Mary Jo Iozzio, professor of moral theology, was the Distinguished Professor and Austin and Ann O’Malley Visiting Chair at Loyola Marymount University in Los Angeles in fall semester 2019. She delivered the 2019 Austin and Ann O’Malley Bioethics Lecture “Radical Bioethics: Disability, Difference, and Desiderata” at Loyola Marymount University in October, and published “A Bridge over Troubled Assumptions: Metanoia and Praxes for Disability Inclusion” in An Ethic for Bridge Building: Practical Theologizing in the 21st Century, Tom Kelly and Robert Pennington, eds. (New York: Herder and Herder Press, 2020). She also published  “Advent Anticipation in a Time of Endless War,” The First, the newsletter of Catholic Theological Ethics in the World Church, December 1, 2019, https://catholicethics.com/forum/advent-anticipation-in-a-time-of-endless-war/ and “Concerns for People with Disability During COVID-19” in the Berkley Forum, Berkley Center for Religion, Peace & World Affairs, Georgetown University, April 15, 2020, https://berkleycenter.georgetown.edu/responses/concerns-for-people-with-disability-during-covid-19. She presented several other talks, including to the Bi-annual Meeting of the Directors of the American Board of Plastic Surgery, Philadelphia, Penn., and the Society of Christian Ethics Annual Meeting, Washington, D.C.

 Richard Lennan

Richard Lennan, professor of systematic theology, published a chapter, “Ministry in the Church,” in the Cambridge Companion to Vatican II (Cambridge: Cambridge University Press, 2020).
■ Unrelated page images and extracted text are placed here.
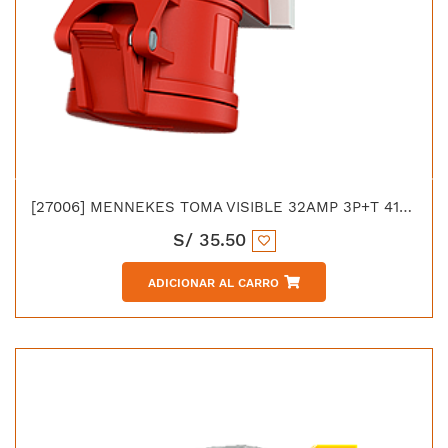
[27006] MENNEKES TOMA VISIBLE 32AMP 3P+T 415V ROJO 6H IP44 LIBRE DE HALOGENO
S/
35.50
ADICIONAR AL CARRO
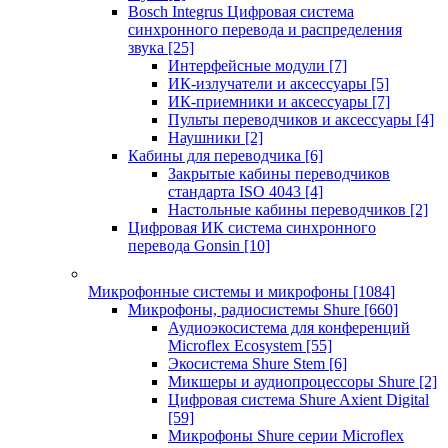
Bosch Integrus Цифровая система
синхронного перевода и распределения
звука
[25]
Интерфейсные модули
[7]
ИК-излучатели и аксессуары
[5]
ИК-приемники и аксессуары
[7]
Пульты переводчиков и аксессуары
[4]
Наушники
[2]
Кабины для переводчика
[6]
Закрытые кабины переводчиков
стандарта ISO 4043
[4]
Настольные кабины переводчиков
[2]
Цифровая ИК система синхронного
перевода Gonsin
[10]
Микрофонные системы и микрофоны
[1084]
Микрофоны, радиосистемы Shure
[660]
Аудиоэкосистема для конференций
Microflex Ecosystem
[55]
Экосистема Shure Stem
[6]
Микшеры и аудиопроцессоры Shure
[2]
Цифровая система Shure Axient Digital
[59]
Микрофоны Shure серии Microflex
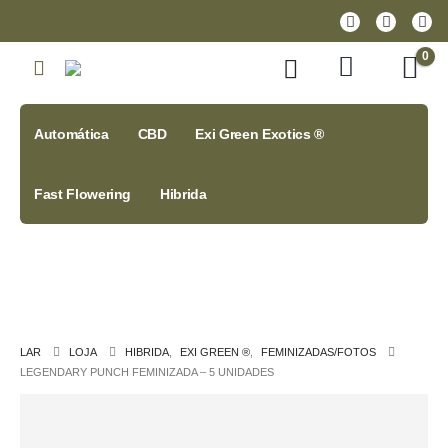
0
Automática
CBD
Exi Green Exotics ®
Fast Flowering
Hibrida
LAR
LOJA
HIBRIDA
,
EXI GREEN ®
,
FEMINIZADAS/FOTOS
LEGENDARY PUNCH FEMINIZADA – 5 UNIDADES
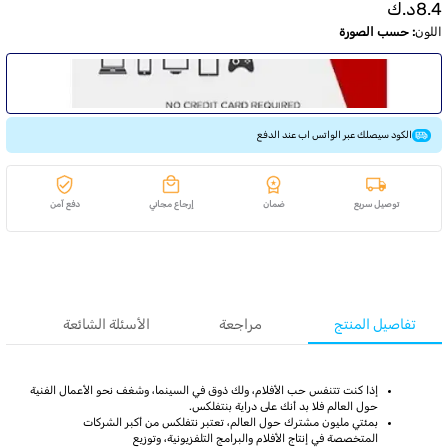
8.4
د.ك
اللون
:
حسب الصورة
الكود سيصلك عبر الواتس اب عند الدفع
توصيل سريع
ضمان
إرجاع مجاني
دفع آمن
تفاصيل المنتج
مراجعة
الأسئلة الشائعة
إذا كنت تتنفس حب الأفلام، ولك ذوق في السينما، وشغف نحو الأعمال الفنية
حول العالم فلا بد أنك على دراية بنتفلكس.
بمئتي مليون مشترك حول العالم، تعتبر نتفلكس من أكبر الشركات
المتخصصة في إنتاج الأفلام والبرامج التلفزيونية، وتوزيع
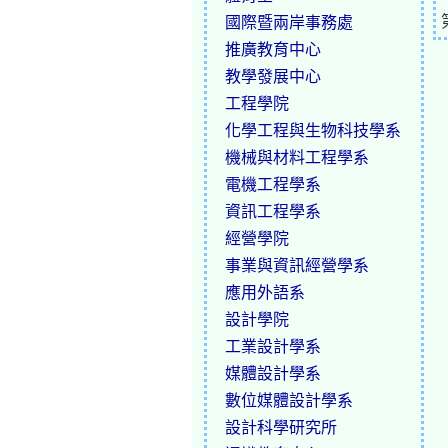
國際暨兩岸事務處
推廣教育中心
教學發展中心
工程學院
化學工程與生物科技學系
機械與材料工程學系
電機工程學系
資訊工程學系
經營學院
事業與資訊經營學系
應用外語系
設計學院
工業設計學系
媒體設計學系
數位媒體設計學系
設計科學研究所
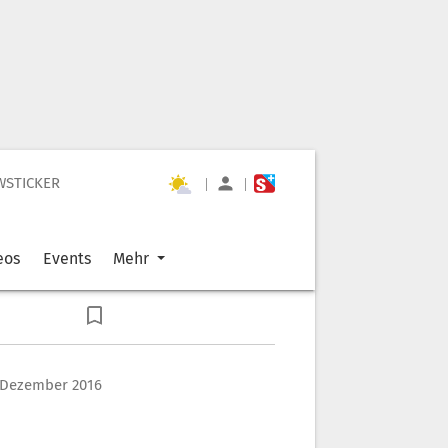
WSTICKER
|
|
eos
Events
Mehr
 Dezember 2016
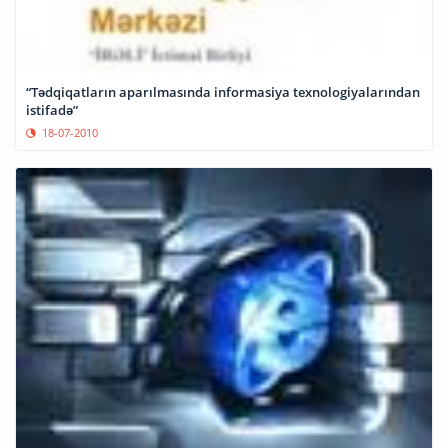
“Tədqiqatların aparılmasında informasiya texnologiyalarından
istifadə”
18-07-2010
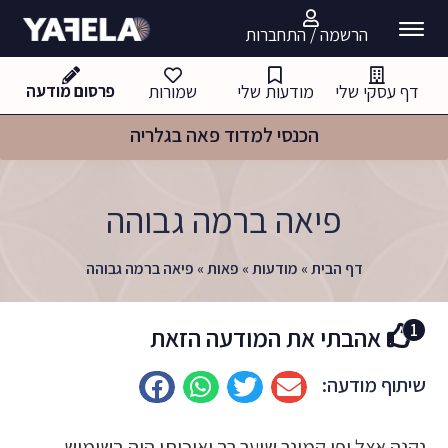
הרשמה / התחברות
דף עסקי שלי
מודעות שלי
שמורות
פרסום מודעה
הכנסי למדוד פאה בגלריה
פיאה ברמה גבוהה
דף הבית
»
מודעות
»
פאות
»
פיאה ברמה גבוהה
1
אהבתי את המודעה הזאת
שיתוף מודעה:
נקנה אצל יפי קמינר שיער רך ואיכותי.היה בשימוש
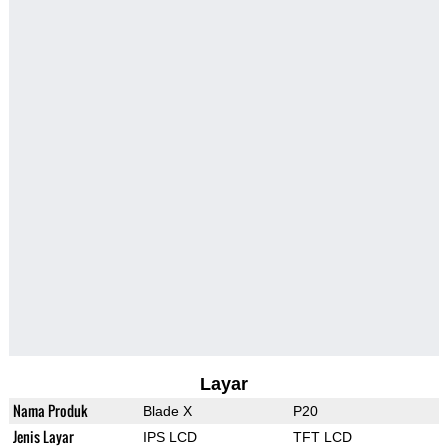
Layar
Nama Produk
Blade X
P20
Jenis Layar
IPS LCD
TFT LCD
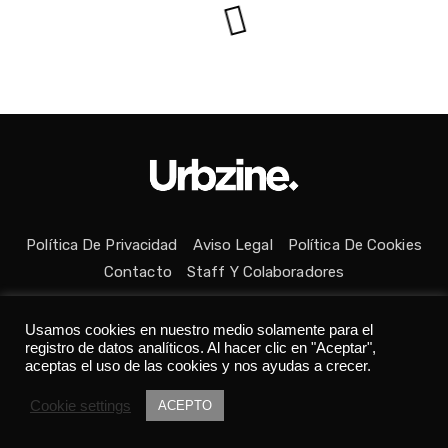
Política De Privacidad
Aviso Legal
Política De Cookies
Contacto
Staff Y Colaboradores
Usamos cookies en nuestro medio solamente para el
registro de datos analíticos. Al hacer clic en "Aceptar",
aceptas el uso de las cookies y nos ayudas a crecer.
Todos los derechos reservados © Medio fundado con ❤ en
Cookie settings
ACEPTO
Asturias. 👨‍💻Desarrollado por
Tania C.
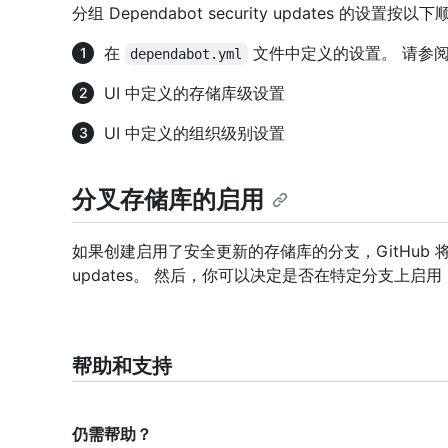
分组 Dependabot security updates 的
在
文件中定义的设置。 请参
dependabot.yml
UI 中定义的存储库级设置
UI 中定义的组织级别设置
分叉存储库的启用
如果创建启用了安全更新的存储库的分支，GitHub 将自动禁
updates。 然后，你可以决定是否在特定分支上启用 Depend
帮助和支持
仍需帮助？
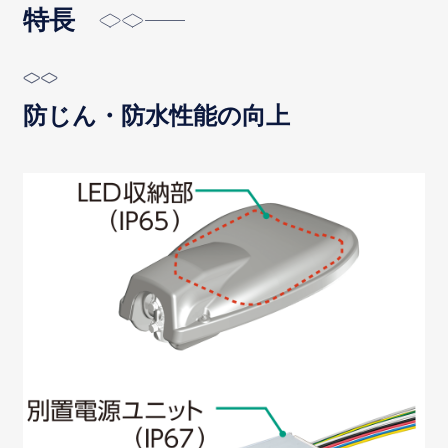
特長
防じん・防水性能の向上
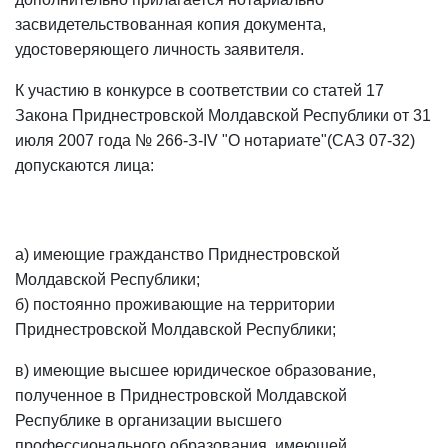
засвидетельствованная копия документа,
удостоверяющего личность заявителя.
К участию в конкурсе в соответствии со
статей 17
Закона Приднестровской Молдавской Республики от 31
июля 2007 года № 266-З-IV "О нотариате"(САЗ 07-32)
допускаются лица:
а) имеющие гражданство Приднестровской
Молдавской Республики;
б) постоянно проживающие на территории
Приднестровской Молдавской Республики;
в) имеющие высшее юридическое образование,
полученное в Приднестровской Молдавской
Республике в организации высшего
профессионального образования, имеющей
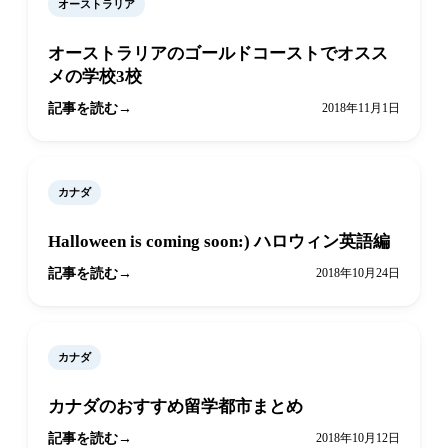
オーストラリア
オーストラリアのゴールドコーストでオスス
メの学校3校
記事を読む
2018年11月1日
カナダ
Halloween is coming soon:) ハロウィン英語編
記事を読む
2018年10月24日
カナダ
カナダのおすすめ留学都市まとめ
記事を読む
2018年10月12日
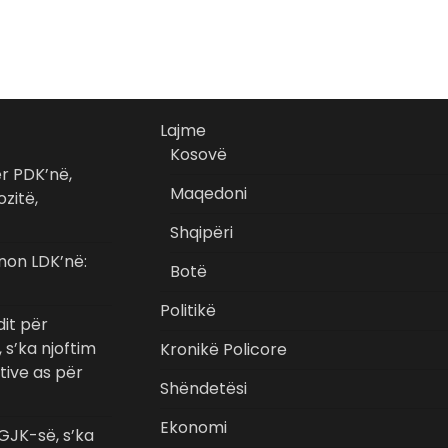
Lajme
Kosovë
ër PDK’në,
Maqedoni
zitë,
Shqipëri
non LDK’në:
Botë
Politikë
dit për
 s’ka njoftim
Kronikë Policore
tive as për
Shëndetësi
Ekonomi
GJK-së, s’ka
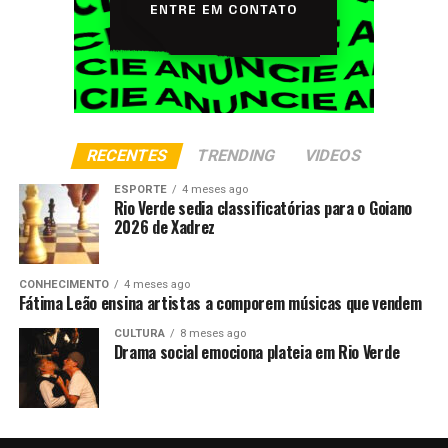
RECENTES
TRENDING
VIDEOS
ESPORTE
4 meses ago
Rio Verde sedia classificatórias para o Goiano
2026 de Xadrez
CONHECIMENTO
4 meses ago
Fátima Leão ensina artistas a comporem músicas que vendem
CULTURA
8 meses ago
Drama social emociona plateia em Rio Verde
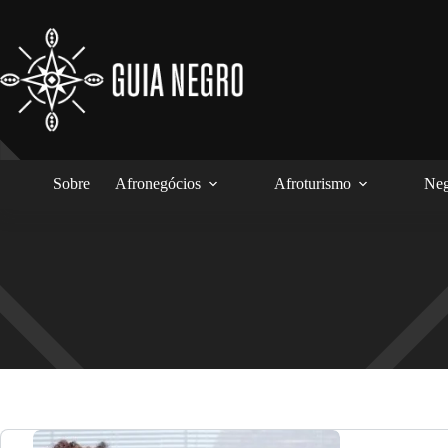
Pular
para
o
conteúdo
Sobre
Afronegócios
Afroturismo
Neg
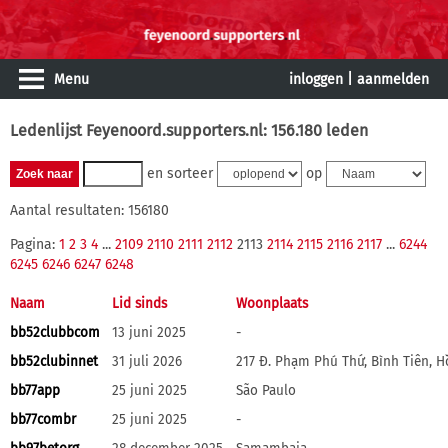
Menu
inloggen
|
aanmelden
Ledenlijst Feyenoord.supporters.nl: 156.180 leden
en sorteer
op
Aantal resultaten: 156180
Pagina:
1
2
3
4
...
2109
2110
2111
2112
2113
2114
2115
2116
2117
...
6244
6245
6246
6247
6248
Naam
Lid sinds
Woonplaats
bb52clubbcom
13 juni 2025
-
bb52clubinnet
31 juli 2026
217 Đ. Phạm Phú Thứ, Bình Tiên, H
bb77app
25 juni 2025
São Paulo
bb77combr
25 juni 2025
-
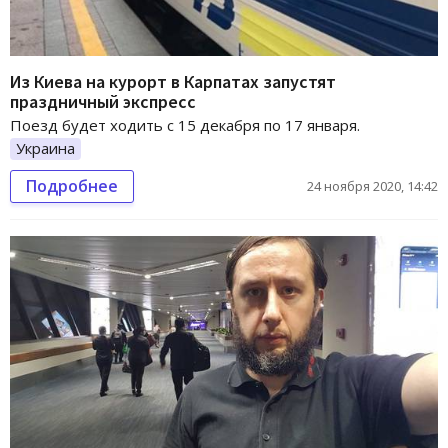
Из Киева на курорт в Карпатах запустят
праздничный экспресс
Поезд будет ходить с 15 декабря по 17 января.
Украина
Подробнее
24 ноября 2020, 14:42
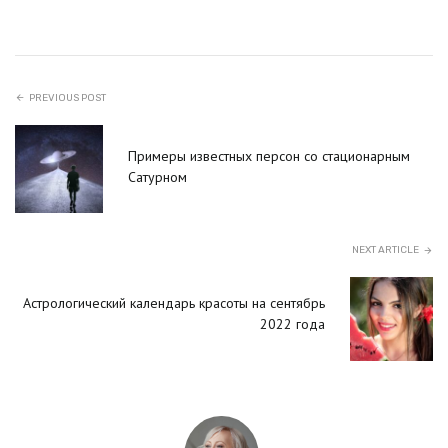
PREVIOUS POST
Примеры известных персон со стационарным
Сатурном
NEXT ARTICLE
Астрологический календарь красоты на сентябрь
2022 года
In March, he gave two presentations in Australia: “Contrast, Conversion, and Hope: Steps to a Listening and Learning Church,” in Melbourne; and “Theology for a Future-Oriented Church: Surveying the Possibilities,” in Sydney. While in Australia, he participated in a week-long writing workshop, drafting a report on reforms to governance in the Catholic Church that was presented to the Australian Catholic Bishops Conference in May 2020. It will be a key text for the Plenary Council of the Catholic Church in Australia in 2021–22.

Hosffman Ospino

Hosffman Ospino, associate professor of Hispanic ministry and religious education, recently delivered several lectures, including “Embracing American Catholicism’s Hispanic Character in the Twenty-First Century” (at Seattle University) and “American Catholic Contours and Detours in a Fifty-Percent Hispanic/Latino Church” at the Lumen Christi Institute on the campus of the University of Chicago. He was a keynote speaker at a Los Angeles, California, symposium commemorating the 200th anniversary of the birth of Fr. Isaac Hecker, founder of the Paulist Fathers. Ospino was also appointed the new chair of the STM’s Department of Religious Education and Pastoral Ministry (DREPM).

Michael R. Simone, S.J.

Michael R. Simone, S.J., assistant professor of the practice of Scripture and interpretation offered days of reflection at two monastic houses during the spring semester: “Reflections on Consecrated Life and Scripture” at the Mepkin Trappist Abbey in Moncks Corner, S.C., and “Encounter and Transformation: The Sunday Gospels of Lent Year A” at Newark Benedictine Abbey in Newark.

Andrea Vicini, S.J.

Andrea Vicini, S.J., professor of moral theology, the Michael P. Walsh Professor of Bioethics, and an affiliate member of the Ecclesiastical Faculty, published “Preserving the Earth and Promoting Health: Challenges for the Common Good” in the journal Studia Moralia and the article “Life in the Time of Coronavirus” in the English, Italian, and Spanish editions of the Jesuit journal La Civiltà Cattolica. Another article, “The Ongoing Pandemic: An Urgent Call to Global Solidarity,” appears on the Global Public Health website at Boston College. At Boston College, Vicini delivered the lecture “Artificial Intelligence: Bioethical Challenges,” organized by the Bioethics Society of Boston College. In addition, he was appointed a member of the international scientific committee of the journal Studia Moralia.